The graph declares which transitions are structurally possible and which states are terminal. The checker verifies that every declared edge has a witnessing rule, and that undeclared transitions have no rule that could cause them. State machine tests walk every path through the graph, verifying invariants at each step.

Black box collection operations

v3 separates built-in operations from implementation-defined ones. Built-in operations use dot syntax, black box functions use free-standing syntax:

-- Built-in: the language guarantees semantics
events.count
slots.any(s => s.available)
slots.all(s => s.confirmed)

-- Black box: implementation-defined, unambiguous syntax
filter(events, e => e.recent)
grouped_by(copies, c => c.output)
min_by(pending, e => e.offset)

The test generator can reason about built-in operations because their semantics are known. Black box functions are opaque, so it maps them to your actual implementation instead.

Backtick-quoted enum literals

Enum values that reference external standards often contain hyphens, dots or mixed case. v3 lets you use the canonical form directly:

enum InterfaceLanguage { en | de | fr | `de-CH-1996` | es | `zh-Hant-TW` | `sr-Latn` }
enum CacheDirective { `no-cache` | `no-store` | `must-revalidate` | `max-age` }

Backtick-quoted literals are values, not identifiers. They participate in comparison and assignment like any other enum value, but the checker skips case convention rules inside backticks. Quoted and unquoted forms are distinct: de_ch_1996 and `de-CH-1996` are different values with no implicit normalisation.

Ordered collection semantics

v3 distinguishes ordered from unordered collections. Set<T> is unordered, Sequence<T> preserves insertion order. Projections and where filters on ordered collections produce ordered results, and .first and .last are only available on ordered collections. When ordering is part of the domain contract, the spec should say so.

entity Timeline {
    events: Sequence<Event>

    latest: events.last
    has_errors: events.any(e => e.severity = error)
}

How the CLI fits in

The Allium CLI runs behind the scenes. When you ask your LLM to generate tests, the propagate skill calls two commands.

allium plan reads your spec and emits every test obligation as structured JSON. Rules get success and failure cases, transition edges get validity checks. Invariants become properties to verify after state changes, state-dependent fields get presence and absence checks. The plan is deterministic: same spec, same obligations.

allium model extracts the domain model: entity shapes with field types and constraints, transition graphs showing valid state sequences, when-sets declaring which fields exist at which lifecycle states and invariant expressions that constrain generated data. This is what the test generator needs to construct valid fixtures at any point in the lifecycle.

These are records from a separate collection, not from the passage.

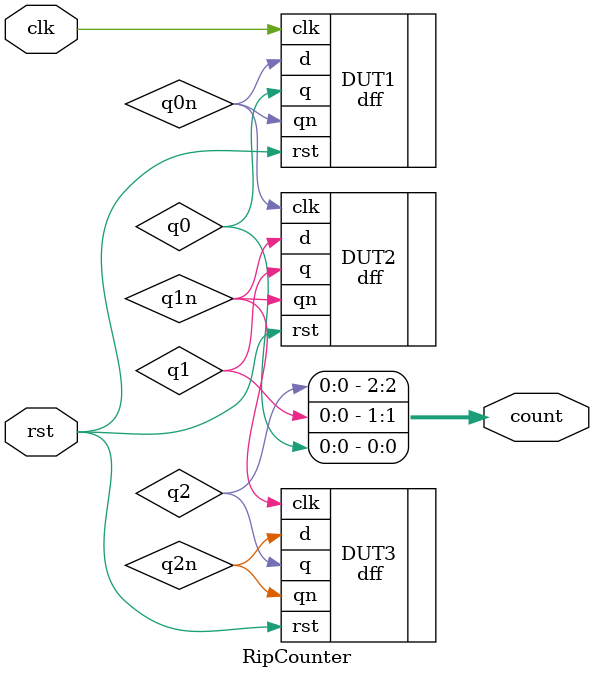
<source format=v>
module RipCounter (input clk, input rst, output [2:0] count);
	wire q0;
	wire q0n;
	wire q1;
	wire q1n;
	wire q2;
	wire q2n;
	dff DUT1 (.clk(clk), .rst(rst), .d(q0n), .q(q0), .qn(q0n));
	dff DUT2 (.clk(q0n), .rst(rst), .d(q1n), .q(q1), .qn(q1n));
	dff DUT3 (.clk(q1n), .rst(rst), .d(q2n), .q(q2), .qn(q2n));
	assign count = {q2, q1, q0};
endmodule
</source>
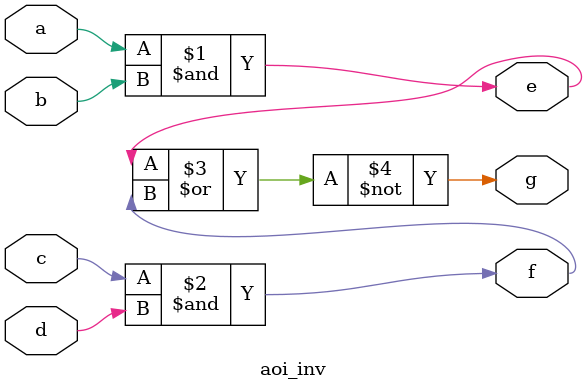
<source format=v>
`timescale 1ns / 1ps
module aoi_inv(
input a, b, c, d,
output e, f, g
    );
assign e = a & b;
assign f = c & d;
assign g = ~(e | f);
endmodule
</source>
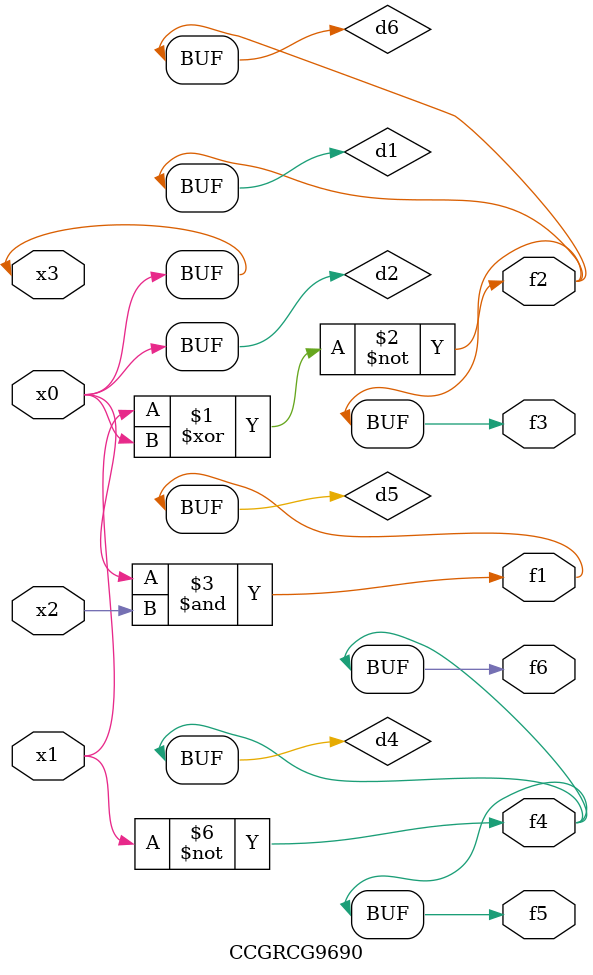
<source format=v>
module CCGRCG9690(
	input x0, x1, x2, x3,
	output f1, f2, f3, f4, f5, f6
);

	wire d1, d2, d3, d4, d5, d6;

	xnor (d1, x1, x3);
	buf (d2, x0, x3);
	nand (d3, x0, x2);
	not (d4, x1);
	nand (d5, d3);
	or (d6, d1);
	assign f1 = d5;
	assign f2 = d6;
	assign f3 = d6;
	assign f4 = d4;
	assign f5 = d4;
	assign f6 = d4;
endmodule

</source>
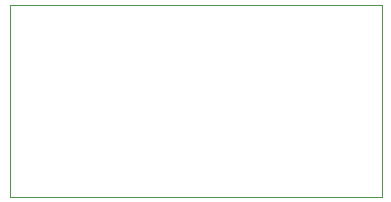
<source format=gbr>
G04 #@! TF.GenerationSoftware,KiCad,Pcbnew,(5.1.5)-3*
G04 #@! TF.CreationDate,2021-08-24T07:45:27-07:00*
G04 #@! TF.ProjectId,USB breakout,55534220-6272-4656-916b-6f75742e6b69,rev?*
G04 #@! TF.SameCoordinates,Original*
G04 #@! TF.FileFunction,Profile,NP*
%FSLAX46Y46*%
G04 Gerber Fmt 4.6, Leading zero omitted, Abs format (unit mm)*
G04 Created by KiCad (PCBNEW (5.1.5)-3) date 2021-08-24 07:45:27*
%MOMM*%
%LPD*%
G04 APERTURE LIST*
%ADD10C,0.050000*%
G04 APERTURE END LIST*
D10*
X131500000Y-100000000D02*
X100000000Y-100000000D01*
X100000000Y-83750000D02*
X131500000Y-83750000D01*
X100000000Y-83750000D02*
X100000000Y-100000000D01*
X131500000Y-83750000D02*
X131500000Y-100000000D01*
M02*

</source>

Without the CLI, your LLM derives test obligations by reading the spec directly. This works, but an LLM reading prose will miss edge cases that a parser catches mechanically. The CLI extracts obligations from the AST, so the plan is complete by construction.

Install with Homebrew or Cargo:

brew tap juxt/allium && brew install allium
cargo install allium-cli

With the CLI installed, your LLM also validates every .allium file after writing or editing it, catching structural errors before they accumulate.

Upgrading from v2

Change -- allium: 2 to -- allium: 3. Adopt the new features as you need them. Nothing was removed.

The v2 to v3 migration guide covers every change, with syntax rules, worked examples and a migration checklist.